While the CHIPS Act is a critical first step, Banerjee said, the United States needs to work harder to develop highly skilled factory workers to actually staff the new facilities that chip makers build on U.S. soil.
“This will involve increasing funding for STEM R&D and encouraging more domestic students to get into this field,” he said. “Government policies should make it easier for foreign students getting advanced degrees in STEM to get visas to stay and work in the U.S.”
But the biggest barrier to reshoring microelectronics are various costs, and direct subsidies to chip manufacturers don’t address all of them.
Banerjee says a state-of-the-art fabrication facility costs $10 to 20 billion. “Roughly 90% of that cost is for equipment, the rest is the cleanroom itself,” he said.
And there are other costs to consider. Peter Bermel, a professor of electrical and computer engineering at Purdue, told Defense One that “Labor costs can be addressed by increasing productivity of workers (e.g., through education), but building depreciation and energy costs are often subsidized in certain locales. Policy makers have to consider how to level the playing field on these factors when crafting policies to reshore manufacturing.”
Bermel said that even if the CHIPS Act becomes law, a larger, whole-of-government approach would be needed to get at those costs.
“The semiconductor manufacturing sector had $595 billion in revenue in 2021, and the CHIPS Act, while very substantial, does not permanently address leveling of the playing field to make the US preeminent in manufacturing,” he said. “It's also important to note that many major countries with large economies have recently passed analogues to the CHIPS Act, so the landscape could evolve rapidly in the near future.”

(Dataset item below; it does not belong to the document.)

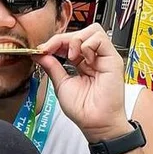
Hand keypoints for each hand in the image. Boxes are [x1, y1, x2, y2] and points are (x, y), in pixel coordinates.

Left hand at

Foreign governments, particularly China, have been providing huge subsidies to build fabrication centers (chip factories), so the CHIPS Act just keeps the United States in the race. It doesn’t guarantee victory, especially since China, South Korea, Japan, Taiwan, and the European Union all have their own aggressive subsidy programs, as Jonathan Panikoff and Jesse Salazar recently wrote for Defense One.
Will Hunt, a research analyst at CSET, said the CHIPS Act does address many of the key concerns that he and others have voiced on the reshoring problem. But that just means other parts of the government, like the Commerce Department, now have their own work to do.
“The next step is for the Department of Commerce to ensure that the funds target the most important types of chips…It’s essential that manufacturing incentives—which comprise the bulk of the funding in the bill—prioritize leading edge capacity.” The Commerce Department needs to work with TSMC to make sure that they have a permanent presence in the United States, he told Defense One.
“Further steps include ensuring that fab permitting processes will progress quickly; building up the U.S. semiconductor workforce and reducing barriers to high-skilled immigration; and partnering with allies on export controls to ensure that we protect the fruits of CHIPS from China’s technology transfer efforts,” Hunt said.
The U.S. government also has a big interest in promoting research into emerging chip designs, such as chips that are produced from biological materials and new computer paradigms like quantum. Given the potential size of the future markets and the difficulty of the technological challenges, the $11 billion in research funding included in the CHIPS Act may not go far.